I was at the corner of Sunset and Bronson when I saw him driving the car in the lane to my right. I don’t remember what kind of car, something small and dark and not very expensive. What I remember is him. He looked to be about 20, and had long, dark blond hair gathered loosely at the nape, with artistic strands falling forward along his jawline.

 

His neck was long, his face was pale and thin with dramatic cheekbones and large, deep set eyes. But what struck me was how dreamy and far away was the look in those eyes. I immediately decided that he was a musician and a poet, and he did indeed seem to be lost in the music that was audible from his speakers. He wasn’t unusually handsome; slender, pale young men are a dime a dozen in any college town. It was that absent, introspective gaze that threw me.

 
As he pulled away, I saw his license plate was Arizona, not California, and suddenly I felt an ah-ha! in my throat. Of course he was not yet a denizen of Los Angeles.
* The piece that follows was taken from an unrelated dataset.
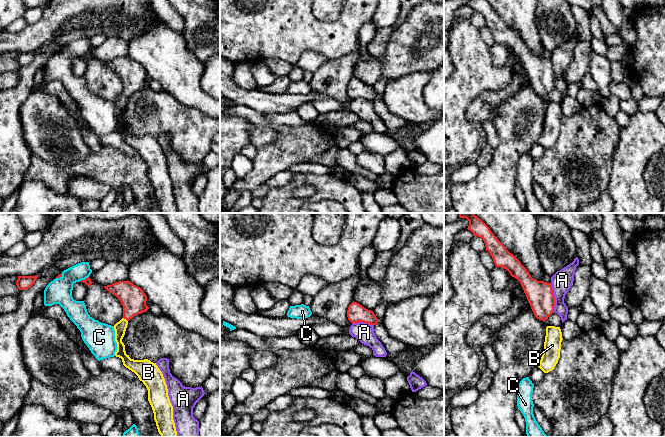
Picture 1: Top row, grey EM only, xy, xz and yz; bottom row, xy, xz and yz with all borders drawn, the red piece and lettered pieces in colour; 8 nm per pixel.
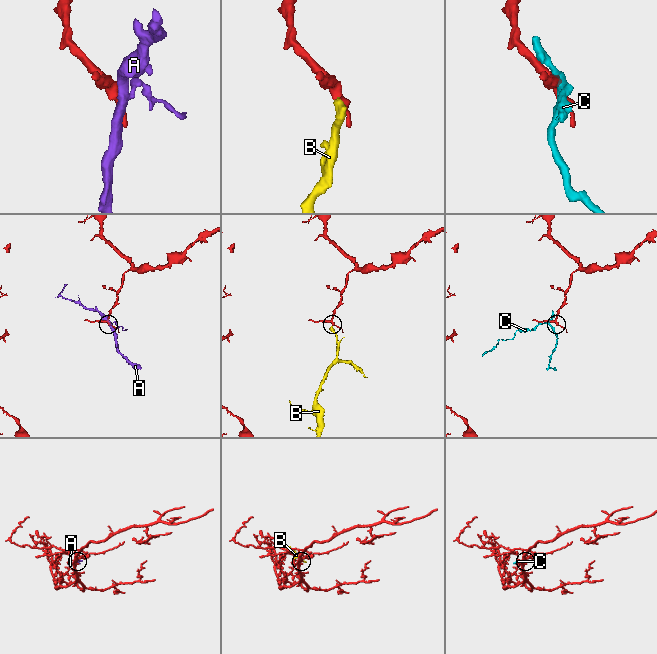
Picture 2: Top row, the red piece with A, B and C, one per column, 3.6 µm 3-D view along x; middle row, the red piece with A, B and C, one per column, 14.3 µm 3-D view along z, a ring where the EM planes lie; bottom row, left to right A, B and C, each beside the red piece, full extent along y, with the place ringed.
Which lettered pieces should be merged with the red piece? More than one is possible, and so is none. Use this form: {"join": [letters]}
{"join": ["B"]}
I noticed him not because he was particularly striking, but because he did not have that L.A. look.

 
The L.A. look is alert, intent… the cool, scanning readiness of a hungry cat. Those are the people who are here for a reason, and are ever on the lookout for someone who can help them, someone to pitch their idea to, their script, their music, their talent. Their eyes assess you in a flash when you pass them by. This boy didn’t have that look yet.

 
But if he’s a musician, and he’s here, he’ll soon develop it, thus losing the one thing that, to me anyway, made him unique.